I approached this passage with a question: “if this (name something specific) was taken away from me, what would I do?” Asked another way it would be this: “What is really important in my pursuit of a full life of adventure?”  This chapter begins with the challenge of making the right choice as to whom you will follow. Then it gives three characteristics of the man/woman who chooses to be a person who is rock solid.

If you have a few minutes, I’d like to ask you to pray for me and the folks who will be here Sunday. Thanks.


Thursday, August 11th, 2016


A lot of people misunderstand confidence because sometimes it can be seen either as arrogance/cockiness/something similar to that or it can be seen/used as a cover-up for feelings of inferiority.

I’d like you to consider it another way: as the opposite of fear.

I could regale you with quotes on “fear” like…

  • “The only thing we have to fear is fear itself.” (FDR).
  • “Nothing is terrible except fear.” Henry David Thoreau
  • “There is only thing that makes a dream impossible to achieve: the fear of failure.” Paul Coelho

There are more. One source I used listed over 3000 quotes.

Fear-and its corresponding panic-is a very real stumblingblock for many followers of Christ. Sometimes fear gets so great it paralyzes us from even doing our daily tasks. David was not excluded from feeling fear, but he also knew where to find the help and strength to deal with that fear.
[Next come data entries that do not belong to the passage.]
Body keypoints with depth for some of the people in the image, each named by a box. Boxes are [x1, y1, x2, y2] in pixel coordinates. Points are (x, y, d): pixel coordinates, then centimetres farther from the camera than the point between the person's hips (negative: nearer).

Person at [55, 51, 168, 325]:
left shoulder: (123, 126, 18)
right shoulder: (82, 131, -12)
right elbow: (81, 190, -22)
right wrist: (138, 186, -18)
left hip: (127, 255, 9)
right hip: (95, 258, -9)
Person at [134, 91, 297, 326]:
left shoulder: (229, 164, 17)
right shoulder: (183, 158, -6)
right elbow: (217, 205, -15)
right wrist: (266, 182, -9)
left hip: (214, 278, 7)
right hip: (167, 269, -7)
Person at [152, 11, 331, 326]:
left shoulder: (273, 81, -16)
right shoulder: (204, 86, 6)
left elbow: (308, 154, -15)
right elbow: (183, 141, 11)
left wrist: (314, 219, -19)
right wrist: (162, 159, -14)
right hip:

This Sunday’s message is from Psalm 27.  I don’t want to say much here but do you see an excellent truth we need to remember? It does not say, “He gives light” or “He provides strength.” David writes, “He is my light” and “He is my salvation.” (Some translations use “strength”)
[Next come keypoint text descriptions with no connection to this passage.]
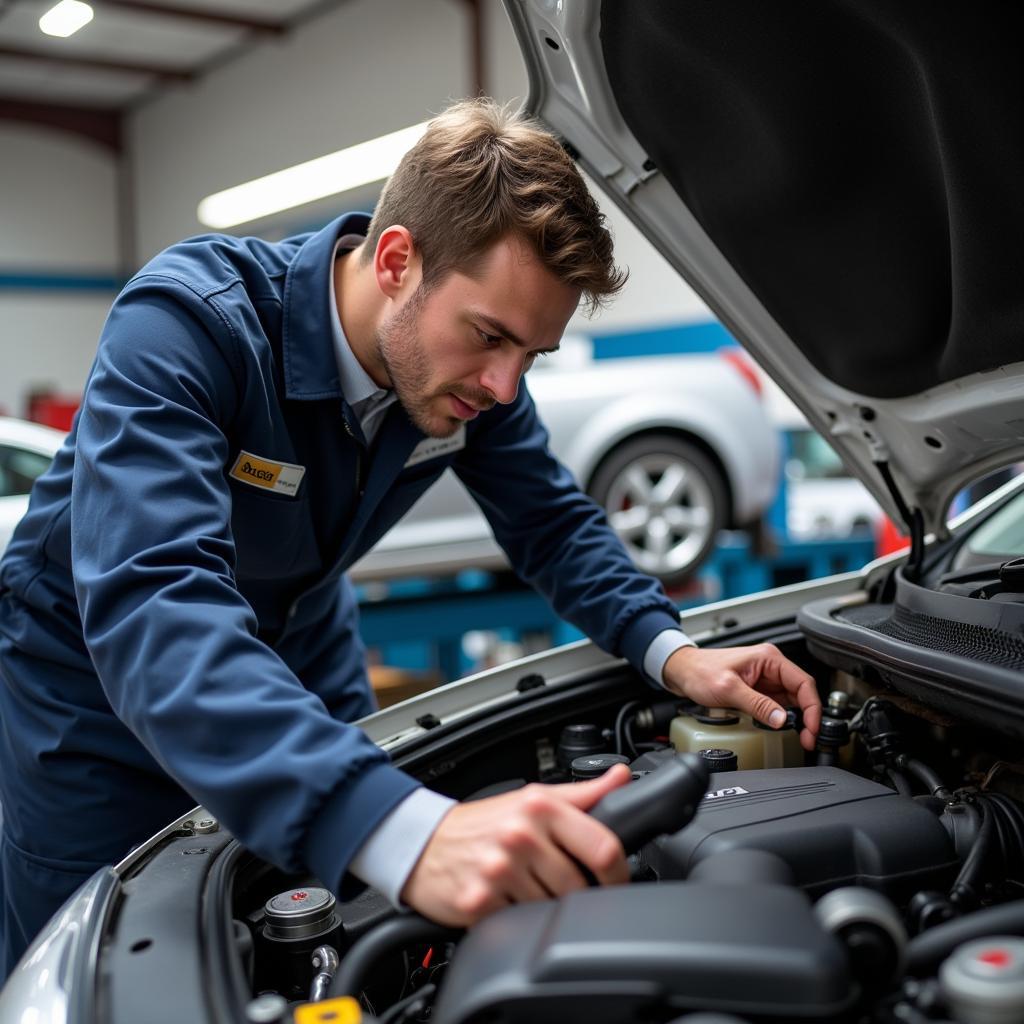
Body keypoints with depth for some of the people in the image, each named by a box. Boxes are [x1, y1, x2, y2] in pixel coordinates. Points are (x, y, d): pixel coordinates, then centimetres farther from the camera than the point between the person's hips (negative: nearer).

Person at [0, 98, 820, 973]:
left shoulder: (467, 363, -17)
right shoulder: (186, 320, -36)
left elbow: (552, 523, -3)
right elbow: (152, 612, -50)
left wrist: (671, 651, -22)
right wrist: (405, 834, -63)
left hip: (299, 646, 5)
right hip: (103, 667, -4)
I’ll give you this for the weekend: “The name of the Lord is a strong tower; the righteous man runs into it and is safe.” Proverbs 18:10.
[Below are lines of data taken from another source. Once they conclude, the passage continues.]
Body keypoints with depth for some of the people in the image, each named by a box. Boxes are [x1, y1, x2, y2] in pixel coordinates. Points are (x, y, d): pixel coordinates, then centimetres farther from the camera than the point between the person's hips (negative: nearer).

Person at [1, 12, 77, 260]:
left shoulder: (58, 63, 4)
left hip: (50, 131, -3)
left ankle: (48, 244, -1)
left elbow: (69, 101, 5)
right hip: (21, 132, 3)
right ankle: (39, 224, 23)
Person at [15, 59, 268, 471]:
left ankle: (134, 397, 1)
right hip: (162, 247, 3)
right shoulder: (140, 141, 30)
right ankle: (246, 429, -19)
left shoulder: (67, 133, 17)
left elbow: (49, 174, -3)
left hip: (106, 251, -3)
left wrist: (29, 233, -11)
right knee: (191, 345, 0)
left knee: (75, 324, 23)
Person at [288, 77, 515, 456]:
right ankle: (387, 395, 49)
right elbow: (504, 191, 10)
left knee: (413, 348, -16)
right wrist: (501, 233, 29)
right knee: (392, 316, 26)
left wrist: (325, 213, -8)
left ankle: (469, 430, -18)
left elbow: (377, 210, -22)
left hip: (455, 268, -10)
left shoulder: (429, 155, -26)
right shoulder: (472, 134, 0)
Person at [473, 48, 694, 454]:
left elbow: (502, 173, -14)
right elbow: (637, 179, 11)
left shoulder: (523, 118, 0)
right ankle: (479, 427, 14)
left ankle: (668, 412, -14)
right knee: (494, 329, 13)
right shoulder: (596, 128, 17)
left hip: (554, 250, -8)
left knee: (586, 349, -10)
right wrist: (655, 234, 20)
Thanks for your prayers this weekend. I’m praying for chains of fear to  be broken.


Tuesday, August 9th, 2016

Sunday I spoke from Psalm 13. If you would indulge me I’d like to share some of my thoughts with you. But first, please read verses 1-2 and then jump down to verses 5-6 and read them.  The following is the study I led the folks through:

  1. In verse 2b David says his enemies were triumphing (exalting) over him. At the same time in verse 5b he rejoices in his salvation (God is delivering him). How do you explain that?
  2. In verse 2a David says he wrestled with many thoughts and had sorrow in his heart every day. But in verse 6a David said he sang with joy at the same time. How do you explain that?
  3. David says in verse 1 that God hid His face from him, and yet at the same time in verse 6b, David says God was good to him (dealt bountifully with him).  How do you explain that?
  4. If God truly forgot David as he says in verse 1a, then how did God at the same time truly love David with a steadfast love? How do you explain that?

Looks like a serious series of discrepancies doesn’t it? I think the answer is found in the differences between David’s feelings and David’s beliefs. David felt like God has forgotten him, while at the same time he really believed God’s love for him was unceasing.

Question: How often have you/I allowed our feelings to dictate how we act? We have allowed our feelings to beat us up, to carry us places we don’t need to go. Truth: when our feelings are stronger than our beliefs we will find ourselves blown away by circumstances and events out of our control.

Always remember this: “The steadfast love of the Lord never ceases, his mercies never come to an end; they are new every morning; great is your faithfulness.” Lamentations 3:22 We need to remember who God is. His character never changes.

I am indebted to Wisdom Hunter by Randall Arthur for some of these thoughts and the insight to “stir” my brain.